A national study indicates Arkansas ranks second nationally in advancing its road safety laws during the past two years.

The national scorecard produced by the Emergency Nurses Association noted Arkansas has passed laws requiring a tougher graduated driver’s license for teenagers, making not wearing a seat belt a primary offense, banning texting while driving and mandating an ignition-interlock device for some drunken drivers.

Arkansas received three of a possible 14 points on the 2008 scorecard but that number jumped to eight of 14 this year. Only Minnesota increased its score by a larger margin.

“We made big strides,” David Holman, an emergency room nurse at Arkansas Children’s Hospital in Little Rock, told the Arkansas Democrat-Gazette. “They were all in one fell swoop.”

Mothers Against Drunk Driving spokeswoman Teresa Belew said: “It was a landmark year for driving safety.”

The association uses the scorecard to highlight laws it believes are effective in preventing death and injury on highways. In Arkansas, 585 people died in highway crashes in 2009, and nationally about 37,000 people die in highway accidents each year, according to the National Highway and Traffic Safety Administration.

Holman said the poor scores Arkansas received on the 2008 scorecard helped lead to legislative support for the new road safety laws enacted in 2009. Gary Stephenson, a State Farm Insurance executive in Arkansas, said the fact that Arkansas’ teen fatality rate in traffic crashes was double the national rate also spurred interest in enacting tougher laws.

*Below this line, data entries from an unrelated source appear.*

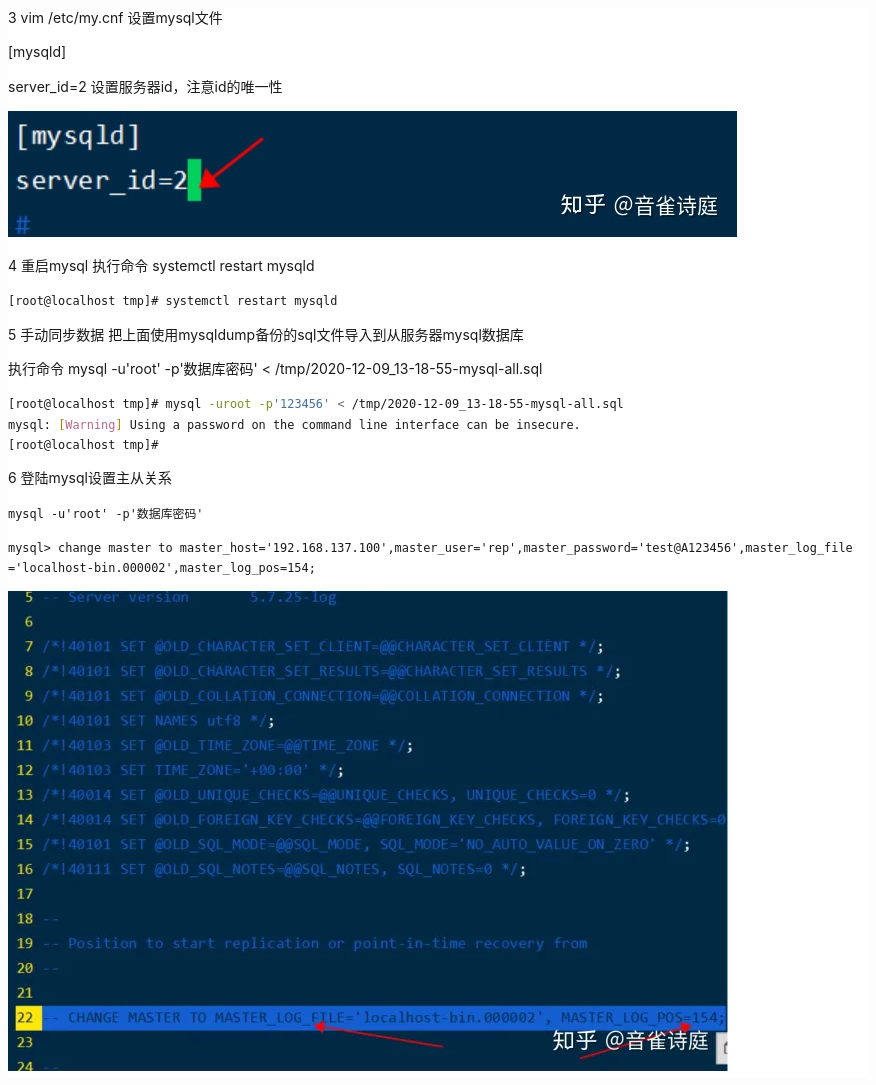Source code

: 3 vim /etc/my.cnf 设置mysql文件

 [mysqld]

server_id=2 设置服务器id，注意id的唯一性



![](MySQL主从同步详解与配置/v2-3c6f628e662bc9251426f29ab4f3742d_720w.webp)



4 重启mysql 执行命令 systemctl restart mysqld

```bash
[root@localhost tmp]# systemctl restart mysqld
```

5 手动同步数据 把上面使用mysqldump备份的sql文件导入到从服务器mysql数据库

执行命令 mysql -u'root' -p'数据库密码' < /tmp/2020-12-09_13-18-55-mysql-all.sql

```bash
[root@localhost tmp]# mysql -uroot -p'123456' < /tmp/2020-12-09_13-18-55-mysql-all.sql 
mysql: [Warning] Using a password on the command line interface can be insecure.
[root@localhost tmp]#
```

6 登陆mysql设置主从关系

```
mysql -u'root' -p'数据库密码'
```

```mysql
mysql> change master to master_host='192.168.137.100',master_user='rep',master_password='test@A123456',master_log_file='localhost-bin.000002',master_log_pos=154;
```



![](MySQL主从同步详解与配置/v2-999ddef886a308db2cdbffd0cc0db3c2_720w.webp)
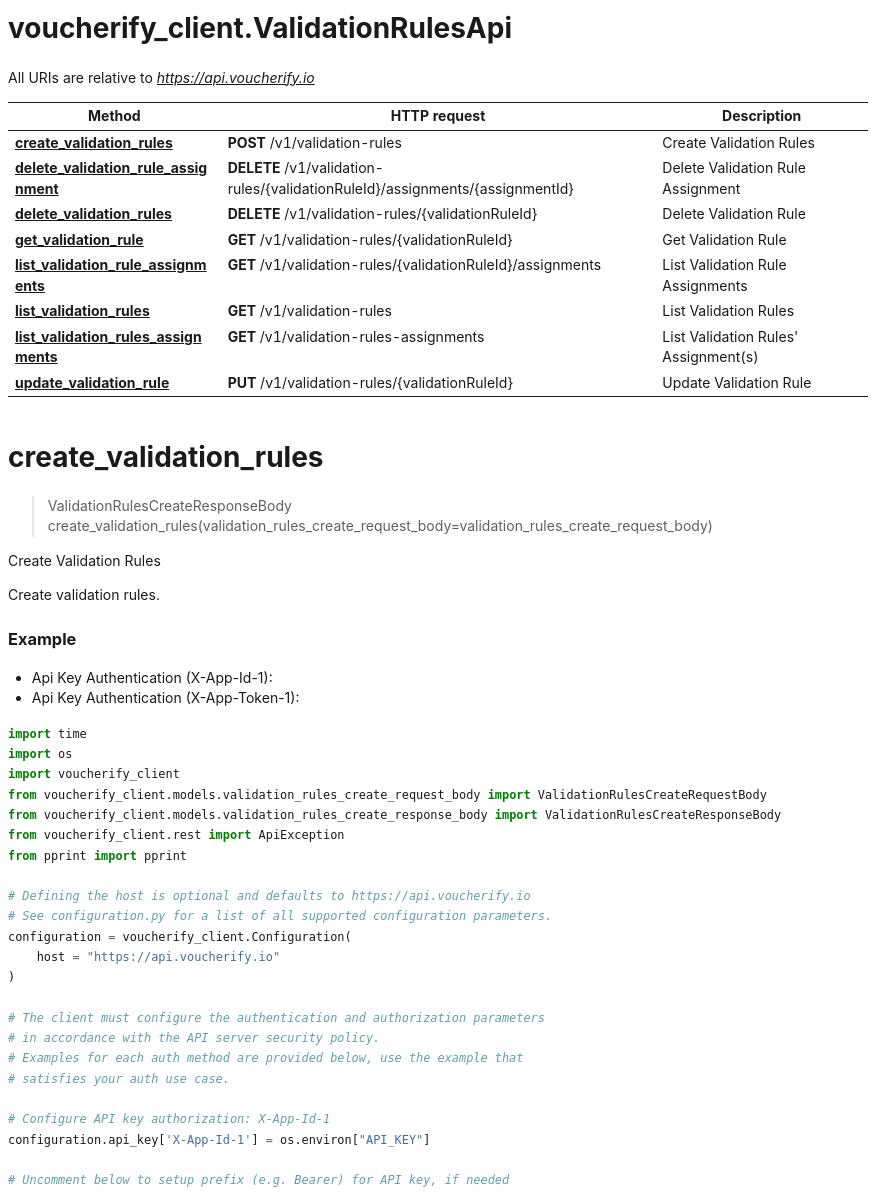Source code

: # voucherify_client.ValidationRulesApi

All URIs are relative to *https://api.voucherify.io*

Method | HTTP request | Description
------------- | ------------- | -------------
[**create_validation_rules**](ValidationRulesApi.md#create_validation_rules) | **POST** /v1/validation-rules | Create Validation Rules
[**delete_validation_rule_assignment**](ValidationRulesApi.md#delete_validation_rule_assignment) | **DELETE** /v1/validation-rules/{validationRuleId}/assignments/{assignmentId} | Delete Validation Rule Assignment
[**delete_validation_rules**](ValidationRulesApi.md#delete_validation_rules) | **DELETE** /v1/validation-rules/{validationRuleId} | Delete Validation Rule
[**get_validation_rule**](ValidationRulesApi.md#get_validation_rule) | **GET** /v1/validation-rules/{validationRuleId} | Get Validation Rule
[**list_validation_rule_assignments**](ValidationRulesApi.md#list_validation_rule_assignments) | **GET** /v1/validation-rules/{validationRuleId}/assignments | List Validation Rule Assignments
[**list_validation_rules**](ValidationRulesApi.md#list_validation_rules) | **GET** /v1/validation-rules | List Validation Rules
[**list_validation_rules_assignments**](ValidationRulesApi.md#list_validation_rules_assignments) | **GET** /v1/validation-rules-assignments | List Validation Rules&#39; Assignment(s)
[**update_validation_rule**](ValidationRulesApi.md#update_validation_rule) | **PUT** /v1/validation-rules/{validationRuleId} | Update Validation Rule


# **create_validation_rules**
> ValidationRulesCreateResponseBody create_validation_rules(validation_rules_create_request_body=validation_rules_create_request_body)

Create Validation Rules

Create validation rules.

### Example

* Api Key Authentication (X-App-Id-1):
* Api Key Authentication (X-App-Token-1):
```python
import time
import os
import voucherify_client
from voucherify_client.models.validation_rules_create_request_body import ValidationRulesCreateRequestBody
from voucherify_client.models.validation_rules_create_response_body import ValidationRulesCreateResponseBody
from voucherify_client.rest import ApiException
from pprint import pprint

# Defining the host is optional and defaults to https://api.voucherify.io
# See configuration.py for a list of all supported configuration parameters.
configuration = voucherify_client.Configuration(
    host = "https://api.voucherify.io"
)

# The client must configure the authentication and authorization parameters
# in accordance with the API server security policy.
# Examples for each auth method are provided below, use the example that
# satisfies your auth use case.

# Configure API key authorization: X-App-Id-1
configuration.api_key['X-App-Id-1'] = os.environ["API_KEY"]

# Uncomment below to setup prefix (e.g. Bearer) for API key, if needed
```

Heather Williamson, associate director of the Injury Prevention Center at Children’s Hospital, said the new laws will affect the state’s traffic crash statistics.

“While it is too soon to have any Arkansas data on lives saved due to the laws, we know that other states have seen reductions in motor vehicle fatalities after the implementation of such policies,” Williamson said.

The scorecard rates states on legislation that addresses issues such as seat belt use, child passenger safety, graduated driver licensing for teenagers, all-rider motorcycle helmet requirements and cell phone usage by drivers. Oregon and Washington received the best possible score, 14 points, on both the 2008 and 2010 scorecards.